In order examine the consequences of sick leave when controlling for health status, we used our access to self-reported health assessments in the survey from 2002. This captured different aspects of general health measured by SRH, GHQ-12, and LLSI. The GHQ-12 questionnaire is a well-established and validated instrument, measuring mental well-being . Further, the questions covering long-term limiting illness and musculoskeletal pain capture the most common somatic diagnosis among sickness absent, e.g. musculoskeletal diseases. The measure somatic disease covered severe diagnoses such as myocardial infarction or diabetes, but is not an all-encompassing measure of somatic diagnoses, however the access to registered in-patient care made it possible to control for those with ill health that required in-patient care for shorter or longer periods during 2002, like tumors, psychiatric diseases, and coronary heart diseases. Hence, the analyses were adjusted for both self-reported and register data on diseases and health conditions. Nevertheless, it is not possible to fully discriminate between the consequences of sick leave and the ill-health as we cannot link the health status with each specific sick-leave spell. Despite this shortcoming, we believe that this study has a major advantage compared to several previous studies of the consequences of sick leave [32, 33], in its adjustments for both self-reported and registered ill health.
Previous studies indicate that adverse work conditions and smoking are risk factors for disability pension [25–28]. Since these risk factors are likely to have their effect on disability pension through illness and sick leave, we have not considered them as confounders in our study.
One weakness in our study is the lack of register data on exposure, which implies an inexact exposure measurement and may imply recall bias and risk of response bias due to social desirability. The registers of sick leave in Sweden do not have valid data on the first 14 days of sick leave, since the 14 first days of sick leave are compensated by the employer and hence not included in the register held by the Swedish National Social Insurance Agency. Data on exposure to STSL were thus based on self-reported survey data. However, studies on the validity and reliability of register data and self-reported data on sick leave have not shown any significant differences between these two types of information [42–44]. The lack of register data also implies that the outcome long-term sick leave will only include individuals with sick-leave spells of at least 15 days, since these are the ones registered by the Swedish National Social Insurance Agency. Unfortunately, no other register data on the outcome long-term sick leave is available. If differential, this misclassification is likely to be more common among the exposed group, which would underestimate the odds ratios of long-term sick leave.

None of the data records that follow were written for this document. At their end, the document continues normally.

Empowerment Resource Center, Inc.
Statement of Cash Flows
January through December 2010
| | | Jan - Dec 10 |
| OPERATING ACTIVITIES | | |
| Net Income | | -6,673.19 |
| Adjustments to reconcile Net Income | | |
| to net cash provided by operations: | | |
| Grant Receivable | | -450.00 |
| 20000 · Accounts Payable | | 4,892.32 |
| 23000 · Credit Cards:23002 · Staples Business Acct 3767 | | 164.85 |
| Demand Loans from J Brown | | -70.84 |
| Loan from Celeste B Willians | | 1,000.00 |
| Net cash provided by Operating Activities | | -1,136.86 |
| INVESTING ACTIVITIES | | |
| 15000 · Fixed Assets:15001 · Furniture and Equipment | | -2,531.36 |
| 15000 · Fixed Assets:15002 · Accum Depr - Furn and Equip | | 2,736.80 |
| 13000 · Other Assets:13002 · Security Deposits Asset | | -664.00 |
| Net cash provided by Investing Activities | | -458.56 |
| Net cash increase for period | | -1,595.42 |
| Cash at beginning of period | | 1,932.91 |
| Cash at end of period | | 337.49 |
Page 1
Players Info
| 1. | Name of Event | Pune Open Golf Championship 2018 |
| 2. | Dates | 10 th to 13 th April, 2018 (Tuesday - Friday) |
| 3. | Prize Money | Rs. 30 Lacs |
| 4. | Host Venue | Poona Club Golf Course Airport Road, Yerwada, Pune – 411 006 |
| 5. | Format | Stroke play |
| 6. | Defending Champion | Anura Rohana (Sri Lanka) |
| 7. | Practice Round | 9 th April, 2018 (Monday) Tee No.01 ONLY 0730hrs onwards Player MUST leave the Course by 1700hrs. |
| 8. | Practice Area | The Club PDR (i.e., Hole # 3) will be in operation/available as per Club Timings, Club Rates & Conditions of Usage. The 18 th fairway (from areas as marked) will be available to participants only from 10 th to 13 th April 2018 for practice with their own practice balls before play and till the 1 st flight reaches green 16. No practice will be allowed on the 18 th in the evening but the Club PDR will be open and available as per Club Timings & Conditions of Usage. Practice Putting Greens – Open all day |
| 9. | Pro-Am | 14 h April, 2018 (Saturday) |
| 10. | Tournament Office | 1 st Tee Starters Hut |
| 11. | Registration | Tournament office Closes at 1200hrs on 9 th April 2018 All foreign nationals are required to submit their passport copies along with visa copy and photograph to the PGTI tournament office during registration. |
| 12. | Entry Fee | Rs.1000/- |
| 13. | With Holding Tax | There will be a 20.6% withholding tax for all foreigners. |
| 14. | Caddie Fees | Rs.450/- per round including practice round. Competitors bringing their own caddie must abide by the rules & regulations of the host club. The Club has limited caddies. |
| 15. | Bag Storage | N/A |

STSL can been seen as a coping strategy to prevent later long-term sick leave , or as an indicator of an underlying severe disease . In this study, those with chronic or severe disease, recognized by long-term sick leave, in-patient care, or disability pension the year before the short-term absence, were excluded from the study group. Hence, the study population was a “healthy population”, and most likely their subsequent ill health was either of short-lasting nature, or the beginning of a potential chronic, but not yet medically diagnosed, health condition. However, as mentioned above, to successfully investigate if a pathway exists from STSL, via long-term sick leave, to long-term labor-market exclusion, a longer follow up period than five years is likely to be needed. From our results we cannot determine through which mechanisms STSL affect long-term sick leave. Possible mediators between short-term and long-term sick leave remain for future studies to explore.